Forum Discussion
southern_shredd
Cirrus
CirrusStream matched rewrite irule statistics
We have a rewrite irule that uses stream match to rewrite hostnames etc. For decomissioning purposes we woud like to generate a report showing which requests (urls) are using the irule and the results of rewrite. The report should have columns like
matched, replacewith, fromURI, count
when ACCESS_ACL_ALLOWED {
#STREAM::disable
#HTTP::header remove "Accept-Encoding"
#log local0. "[IP::client_addr] is accessing and we are removing Accept-Encoding"
}
when CLIENT_ACCEPTED {
ACCESS::restrict_irule_events enable
}
when HTTP_REQUEST {
STREAM::disable
HTTP::header remove "Accept-Encoding"
set http_uri "https://[HTTP::host][HTTP::uri]"
}
when HTTP_RESPONSE {
# Check if response type is text
if {([HTTP::header value Content-Type] contains "text") || ([HTTP::header value Content-Type] contains "json")}{
STREAM::expression {@https?:\/\/([^\/\"]*\.)*city\.council\.com@replace_me@}
# Enable the stream filter for this response only
STREAM::enable
}
}
when STREAM_MATCHED {
#log local0. "Debug1: STREAM_MATCHED"
set CHECK [class match -value [string tolower [STREAM::match]] starts_with URI_department.city.council.com_no_rewrite]
if { $CHECK == "1" } {
#log local0. "found exception for [STREAM::match]"
STREAM::replace [STREAM::match]
} else {
set RE {https:\/\/([^\/\"]*\.)*city\.council\.com}
set STRING "[string map {http:// https://} [STREAM::match]]"
set SUBST "https://\\1department.city.council.com
if {! ($STRING contains "intranett") } {
# we need to insert intranett
set STRING "[regsub -all $RE $STRING $SUBST ]"
}
#log local3. "[IP::client_addr]:[TCP::local_port]: matched: '[STREAM::match]', replaced with: '$STRING', from URI: $http_uri"
STREAM::replace $STRING
#if { ! ($STRING == [STREAM::match]) } {
# }
}
}
- Nikoolayy1
MVP
If you have a SIEM like Splunk or ELK maybe you can use Stats/iStats in the iRule and then with the API to access this info or just forward it to the SIEM with the logs and make the report.
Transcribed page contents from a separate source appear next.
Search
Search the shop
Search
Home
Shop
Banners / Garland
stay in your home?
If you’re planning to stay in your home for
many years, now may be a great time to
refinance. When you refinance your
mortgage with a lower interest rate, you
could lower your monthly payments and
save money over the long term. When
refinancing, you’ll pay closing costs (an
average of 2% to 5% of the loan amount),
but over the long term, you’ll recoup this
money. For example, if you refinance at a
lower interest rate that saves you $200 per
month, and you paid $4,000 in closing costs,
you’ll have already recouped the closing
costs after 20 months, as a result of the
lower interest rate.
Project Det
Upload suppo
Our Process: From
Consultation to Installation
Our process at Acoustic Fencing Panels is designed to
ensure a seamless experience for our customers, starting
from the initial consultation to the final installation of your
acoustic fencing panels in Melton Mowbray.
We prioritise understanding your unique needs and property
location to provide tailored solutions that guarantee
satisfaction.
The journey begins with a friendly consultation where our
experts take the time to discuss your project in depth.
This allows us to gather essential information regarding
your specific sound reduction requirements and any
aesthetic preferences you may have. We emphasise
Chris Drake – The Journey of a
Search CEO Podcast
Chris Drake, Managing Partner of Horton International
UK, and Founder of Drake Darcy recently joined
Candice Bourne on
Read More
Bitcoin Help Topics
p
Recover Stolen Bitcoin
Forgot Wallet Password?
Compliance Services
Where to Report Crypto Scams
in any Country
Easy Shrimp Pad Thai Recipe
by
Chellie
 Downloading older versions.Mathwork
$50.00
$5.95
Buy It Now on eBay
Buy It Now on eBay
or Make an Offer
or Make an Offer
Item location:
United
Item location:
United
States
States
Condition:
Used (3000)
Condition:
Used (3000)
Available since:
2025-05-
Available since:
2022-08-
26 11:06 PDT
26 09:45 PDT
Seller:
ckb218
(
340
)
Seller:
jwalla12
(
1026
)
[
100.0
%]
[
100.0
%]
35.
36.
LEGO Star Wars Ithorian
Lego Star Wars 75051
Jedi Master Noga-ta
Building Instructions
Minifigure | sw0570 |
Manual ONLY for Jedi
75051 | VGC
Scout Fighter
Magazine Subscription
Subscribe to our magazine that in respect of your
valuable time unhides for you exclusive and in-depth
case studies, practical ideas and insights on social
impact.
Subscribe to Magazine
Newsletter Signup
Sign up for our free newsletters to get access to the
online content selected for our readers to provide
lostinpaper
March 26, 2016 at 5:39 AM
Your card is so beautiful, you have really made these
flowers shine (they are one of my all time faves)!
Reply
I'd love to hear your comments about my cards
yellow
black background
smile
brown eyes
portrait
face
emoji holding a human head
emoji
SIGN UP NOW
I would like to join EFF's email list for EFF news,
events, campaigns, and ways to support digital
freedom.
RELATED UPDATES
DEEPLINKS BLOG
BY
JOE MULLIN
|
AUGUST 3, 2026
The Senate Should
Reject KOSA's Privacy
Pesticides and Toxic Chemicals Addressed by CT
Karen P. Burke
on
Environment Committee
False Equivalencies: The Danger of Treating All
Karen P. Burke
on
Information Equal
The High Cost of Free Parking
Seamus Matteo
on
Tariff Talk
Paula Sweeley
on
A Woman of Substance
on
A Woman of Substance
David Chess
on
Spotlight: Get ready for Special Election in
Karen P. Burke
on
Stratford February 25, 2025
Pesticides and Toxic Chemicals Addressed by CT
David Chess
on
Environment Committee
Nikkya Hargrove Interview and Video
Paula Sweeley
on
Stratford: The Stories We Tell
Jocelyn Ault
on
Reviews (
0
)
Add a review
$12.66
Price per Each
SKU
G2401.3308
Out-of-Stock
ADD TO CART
Have note done this myself.
https://support.f5.com/csp/article/K17283308
https://clouddocs.f5.com/api/irules/STATS.html
https://clouddocs.f5.com/api/irules/ISTATS.html
Also Telemetry Streaming can be used to stream Virtual server/pool statistics to Systlog/SIEM and you can create as I mentioned your own custom stats with STATS/iSTATS.
https://clouddocs.f5.com/products/extensions/f5-telemetry-streaming/latest/
southern_nordicAltocumulus
Understood, can you give an example of a log line that could be added that would return perhaps "hostname matches" or "hits by hostname"
- Paulius
southern_shredd you should be able to put the following in the the third line in the section of "when HTTP_REQUEST" but this really depends on when you would like the logging to occur.
log local0. "Client Connected, IP: [IP::client_addr] for Host: [HTTP::host]"
- Paulius
southern_shredd I don't believe a report exists on the BIG-IP that would do this for you. You will have add some logging lines to your iRule to log the specifics that you want and then use something else to count the entries in the logging destination or directly from the BIG-IPs. Please keep in mind that logs are rotated after a certain time or size so it is possible that you could miss some statistics if you BIG-IP creates a significant amount of log entries so it's best to send these logs to a logging device.